To prove that calcium influx was the mediator of activation of mechanosensitive channels, we used an inhibitor of ion channels gadolinium (Gd3+), which has a similar ionic radius, but a higher charge density to Ca2+. By blocking the pore of the channel it acts as an general inhibitor of calcium ion channels
(A) Presentation of the ultrasound stimulation sequence and (B) signal parameters used for stimulation. (C, D) Gadolinium inhibits activation of mechanosensitive ion channels after ultrasound stimulation. HEK293 cells expressing gas vesicle-forming proteins GvpA and GvpC with or without MscS were treated with gadolinium (red line) or not (grey line) and stimulated with ultrasound for 10 s and calcium influx was recorded in real time (D). Changes in fluorescence intensity of calcium indicators Fluo-4 (green line) and Fura Red (red line) are shown. (D) Ratio (blue line) was calculated from fluorescence intensities of Fura Red and Fluo-4 using CaPTURE.
This is the first time demonstration that that gas vesicle-forming proteins can be expressed in human cells and that they improve the sensitivity of mechanosensitive channels for ultrasound. Moreover when the gas vesicle-forming proteins were co-expressed with ectopic ion channels the calcium influx could be achieved with low-power ultrasound stimulation.

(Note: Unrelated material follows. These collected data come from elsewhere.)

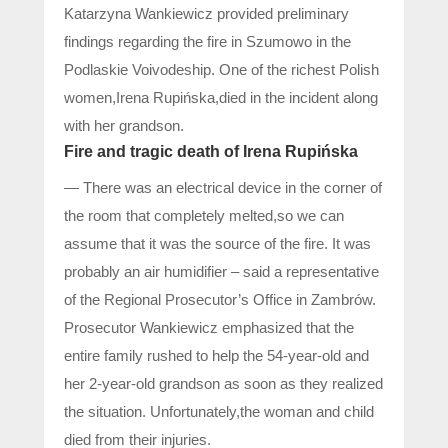
Katarzyna Wankiewicz provided preliminary
findings regarding the fire in Szumowo in the
Podlaskie Voivodeship. One of the richest Polish
women,Irena Rupińska,died in the incident along
with her grandson.
Fire and tragic death of Irena Rupińska
— There was an electrical device in the corner of
the room that completely melted,so we can
assume that it was the source of the fire. It was
probably an air humidifier – said a representative
of the Regional Prosecutor’s Office in Zambrów.
Prosecutor Wankiewicz emphasized that the
entire family rushed to help the 54-year-old and
her 2-year-old grandson as soon as they realized
the situation. Unfortunately,the woman and child
died from their injuries.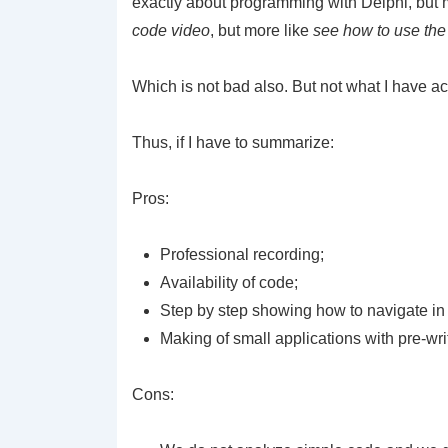
exactly about programming with Delphi, but m
code video
, but more like
see how to use the
Which is not bad also. But not what I have 
Thus, if I have to summarize:
Pros:
Professional recording;
Availability of code;
Step by step showing how to navigate in
Making of small applications with pre-wri
Cons: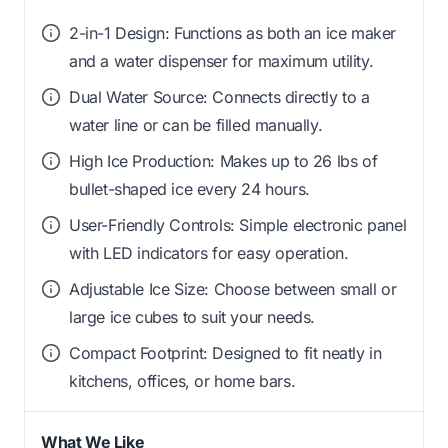
2-in-1 Design: Functions as both an ice maker
and a water dispenser for maximum utility.
Dual Water Source: Connects directly to a
water line or can be filled manually.
High Ice Production: Makes up to 26 lbs of
bullet-shaped ice every 24 hours.
User-Friendly Controls: Simple electronic panel
with LED indicators for easy operation.
Adjustable Ice Size: Choose between small or
large ice cubes to suit your needs.
Compact Footprint: Designed to fit neatly in
kitchens, offices, or home bars.
What We Like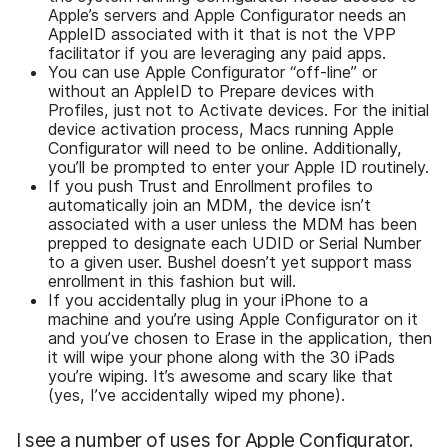
Apple’s servers and Apple Configurator needs an
AppleID associated with it that is not the VPP
facilitator if you are leveraging any paid apps.
You can use Apple Configurator “off-line” or
without an AppleID to Prepare devices with
Profiles, just not to Activate devices. For the initial
device activation process, Macs running Apple
Configurator will need to be online. Additionally,
you’ll be prompted to enter your Apple ID routinely.
If you push Trust and Enrollment profiles to
automatically join an MDM, the device isn’t
associated with a user unless the MDM has been
prepped to designate each UDID or Serial Number
to a given user. Bushel doesn’t yet support mass
enrollment in this fashion but will.
If you accidentally plug in your iPhone to a
machine and you’re using Apple Configurator on it
and you’ve chosen to Erase in the application, then
it will wipe your phone along with the 30 iPads
you’re wiping. It’s awesome and scary like that
(yes, I’ve accidentally wiped my phone).
I see a number of uses for Apple Configurator.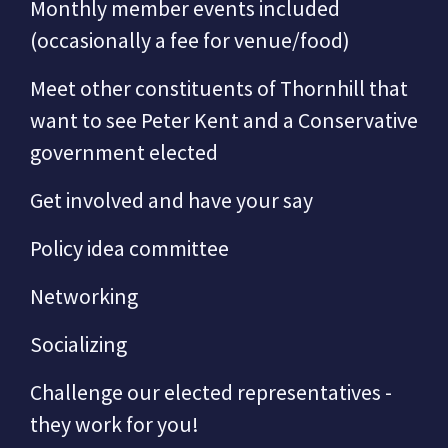
Monthly member events included
(occasionally a fee for venue/food)
Meet other constituents of Thornhill that
want to see Peter Kent and a Conservative
government elected
Get involved and have your say
Policy idea committee
Networking
Socializing
Challenge our elected representatives -
they work for you!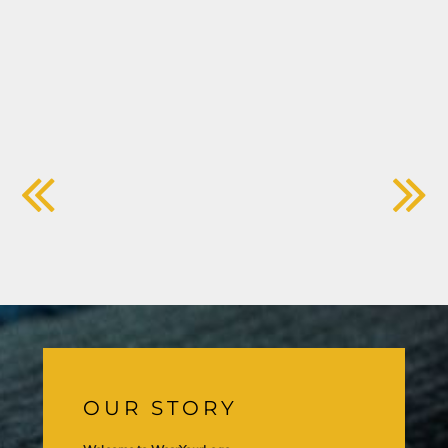
OUR STORY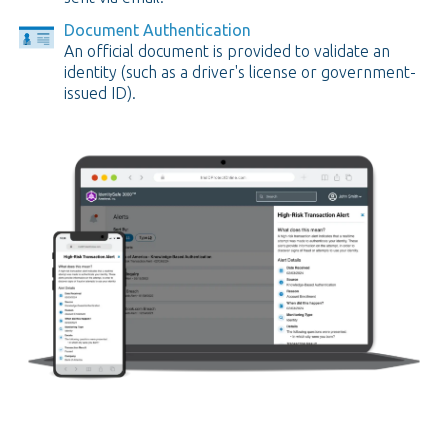
Document Authentication
An official document is provided to validate an
identity (such as a driver's license or government-
issued ID).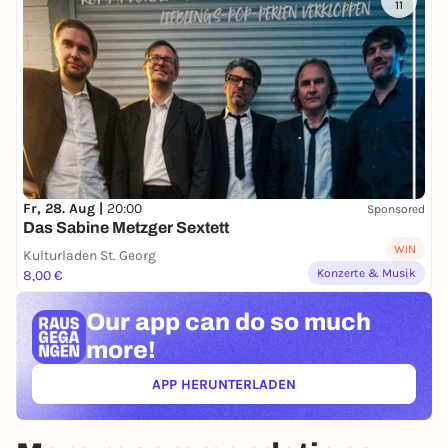
11
Fr, 28. Aug |
20:00
Sponsored
Das Sabine Metzger Sextett
WIN
Kulturladen St. Georg
Konzerte & Musik
8,00 €
Our app can
do so much
more!
APP HERUNTERLADEN
(ÖFFNET IN NEUEM TAB)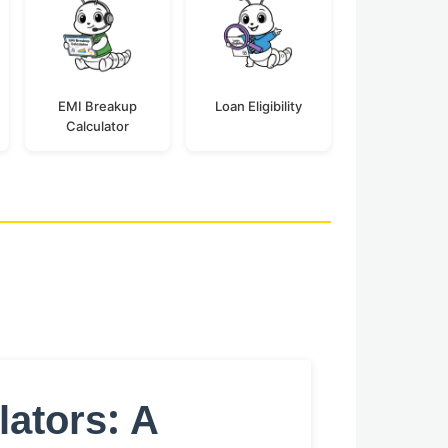
EMI Breakup
Loan Eligibility
Calculator
lators: A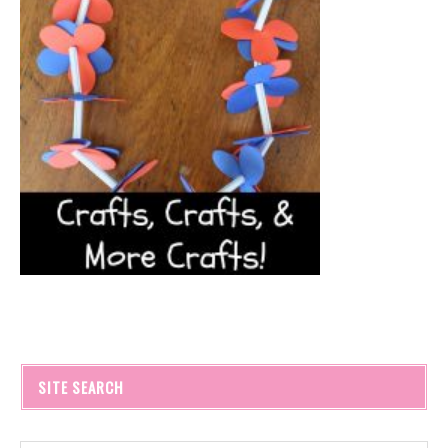
SITE SEARCH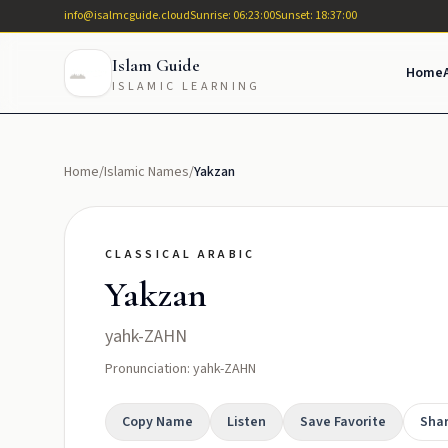
info@isalmcguide.cloud
Sunrise: 06:23:00
Sunset: 18:37:00
Islam Guide
Home
ISLAMIC LEARNING
Home
/
Islamic Names
/
Yakzan
CLASSICAL ARABIC
Yakzan
yahk-ZAHN
Pronunciation: yahk-ZAHN
Copy Name
Listen
Save Favorite
Sha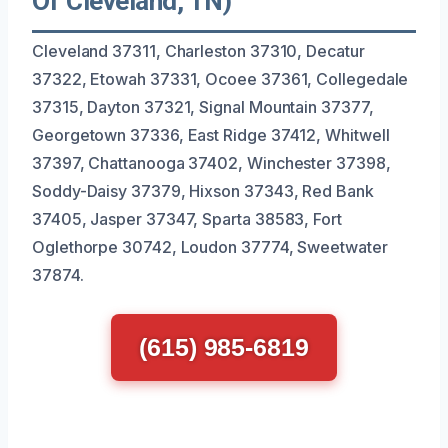
Of Cleveland, TN)
Cleveland 37311, Charleston 37310, Decatur
37322, Etowah 37331, Ocoee 37361, Collegedale
37315, Dayton 37321, Signal Mountain 37377,
Georgetown 37336, East Ridge 37412, Whitwell
37397, Chattanooga 37402, Winchester 37398,
Soddy-Daisy 37379, Hixson 37343, Red Bank
37405, Jasper 37347, Sparta 38583, Fort
Oglethorpe 30742, Loudon 37774, Sweetwater
37874.
(615) 985-6819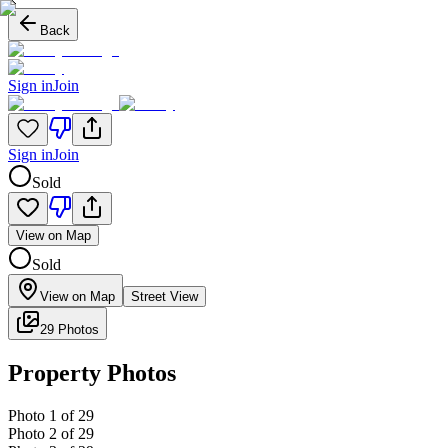
Back
Sign in
Join
Sign in
Join
Sold
View on Map
Sold
View on Map
Street View
29 Photos
Property Photos
Photo
1
of
29
Photo
2
of
29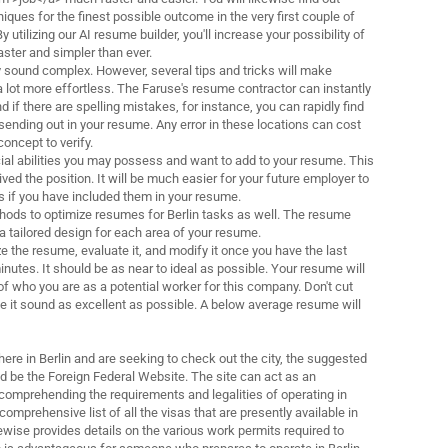
ques for the finest possible outcome in the very first couple of
 utilizing our AI resume builder, you'll increase your possibility of
aster and simpler than ever.
sound complex. However, several tips and tricks will make
lot more effortless. The Faruse's resume contractor can instantly
 if there are spelling mistakes, for instance, you can rapidly find
sending out in your resume. Any error in these locations can cost
concept to verify.
cial abilities you may possess and want to add to your resume. This
eived the position. It will be much easier for your future employer to
es if you have included them in your resume.
hods to optimize resumes for Berlin tasks as well. The resume
a tailored design for each area of your resume.
e the resume, evaluate it, and modify it once you have the last
 minutes. It should be as near to ideal as possible. Your resume will
 of who you are as a potential worker for this company. Don't cut
e it sound as excellent as possible. A below average resume will
here in Berlin and are seeking to check out the city, the suggested
ld be the Foreign Federal Website. The site can act as an
comprehending the requirements and legalities of operating in
comprehensive list of all the visas that are presently available in
wise provides details on the various work permits required to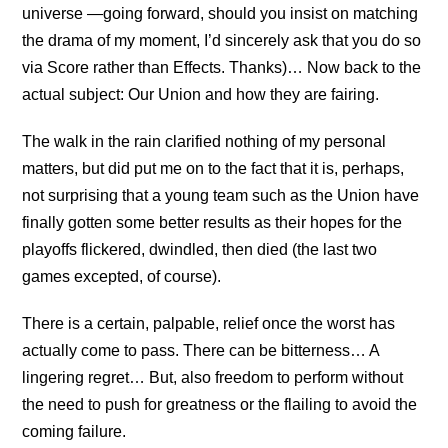
universe —going forward, should you insist on matching
the drama of my moment, I’d sincerely ask that you do so
via Score rather than Effects. Thanks)… Now back to the
actual subject: Our Union and how they are fairing.
The walk in the rain clarified nothing of my personal
matters, but did put me on to the fact that it is, perhaps,
not surprising that a young team such as the Union have
finally gotten some better results as their hopes for the
playoffs flickered, dwindled, then died (the last two
games excepted, of course).
There is a certain, palpable, relief once the worst has
actually come to pass. There can be bitterness… A
lingering regret… But, also freedom to perform without
the need to push for greatness or the flailing to avoid the
coming failure.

Ultrasound is a type of mechanical stimulus, therefore we reasoned that cells might exhibit response also to other types of stimulus such as the touch. The next task was to couple the response of mechanosensitive channels to the mediator of signaling or to the genetically encoded reporter. Mediator of this activation are Ca2+ ions, which are sensed by different cellular proteins and which have been in the literature detected by several designed sensors. The mechanosensing device was then coupled to the calcium split luciferase reporter based on M13 and calmodulin or can be coupled to the protease split system and response of cells was determined against mechanical stimulus in a Touchpaint implementation.